Never have I empathized with a woman in the public eye the same way that I empathize with First Lady Trump. I watched the inauguration from an Olive Garden bar, lamenting over other personal issues with a close friend. It was on all of the TV screens, so I couldn’t really avoid it much as I wanted to. The entire family really, much more so that President Trump looked incredibly uncomfortable. Barron was bored, as any preteen kid would be after an entire day of being paraded around for the nation to oggle over, and while the older kids managed to maintain their poise fairly well in the eyes of the camera, the few times they were caught in a candid shot showed them all incredibly nervous and anxious.

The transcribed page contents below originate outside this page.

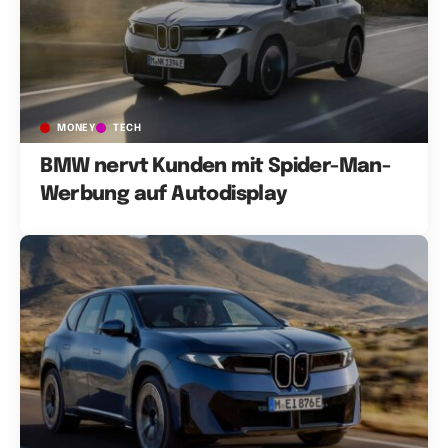
MONEY
TECH
BMW nervt Kunden mit Spider-Man-
Werbung auf Autodisplay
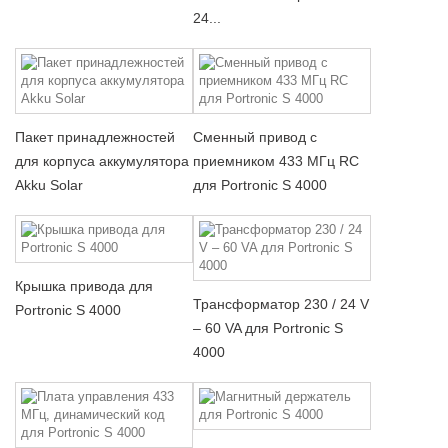
24...
Пакет принадлежностей
Сменный привод с
для корпуса аккумулятора
приемником 433 МГц RC
Akku Solar
для Portronic S 4000
Крышка привода для
Трансформатор 230 / 24 V
Portronic S 4000
– 60 VA для Portronic S
4000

First Lady Trump was at the forefront of this, dropping her facade much more readily than the older children. I’ve read the countless articles by so called body language “experts” analyzing President Trump’s behavior, and by proxy the First Lady. I’m not doubting the validity of their credentials, but they all seemed to miss a very important factor: First Lady Trump was petrified, and exhausted by the end of the evening. Going from being a fairly well known, upperclass wife who was only minimally in the spotlight to the First Lady of the United States where her every moment will be ruthlessly scrutinized by more detractors than supporters? Yep. That would be pretty terrifying. Especially considering that her husband is not a beloved elected official.
Regardless of your political views, whether you support or denounce the President, at least have some basic human compassion for his family. I’ve seen several articles rushing to Barron’s defense, as other tasteless articles decrying his behavior and questioning his mental status have emerged, and there is the mostly tongue in cheek hashtag campaign “free Melania” and yet it all seems to be a big running joke. It doesn’t matter why they were married, or the status of their marriage compared to the Obamas. It’s true, a lot can be read into by the way a man treats his wife, but how do you think it makes her feel to see those articles plastered literally everywhere?
My thoughts on this whole matter were really solidified this past Tuesday when I attended my Great Uncle’s funeral. Interacting with my mom’s family is very much like interacting with the public as a respected figure. There are rules of etiquette to follow, certain times to smile, certain things to wear, certain ways to behave, and very little of it is genuine at all. I felt very much like the First Lady, as I was trying to walk in heels for the first time in five or six years (I don’t actually remember when the last time was lol), trying to remember my manners, keep my legs gracefully crossed, and smile at the appropriate times all while trying to keep the children in line and following my mom around to show off the Twins. Grief wasn’t really at all in the equation as to our attendance, it was more of a way to appease my mom.
If there had been cameras following me around watching my every move, I’m certain that very many of the small candid moments the Trump Family has been criticized for would also have been captured in my personal “appearance” for my family. If what several notable psychologist have said about Trump is true, and he does suffer from Narcissistic Personality Disorder (much more obviously than his fellow politicians anyway) I can only imagine what must have been going on behind the scenes. The lectures, the ranting, the list of rules for behavior ten miles long, and how the negative press they all received has been saved away in a narcissist mental file folder, an arsenal of abuse to be dished out later.
I wish more people could empathize with the Trump Family instead of providing all of this critical material to haunt them for years to come. I definitely don’t agree with Trump in any of his policies, but I do maintain my compassion for the First Family.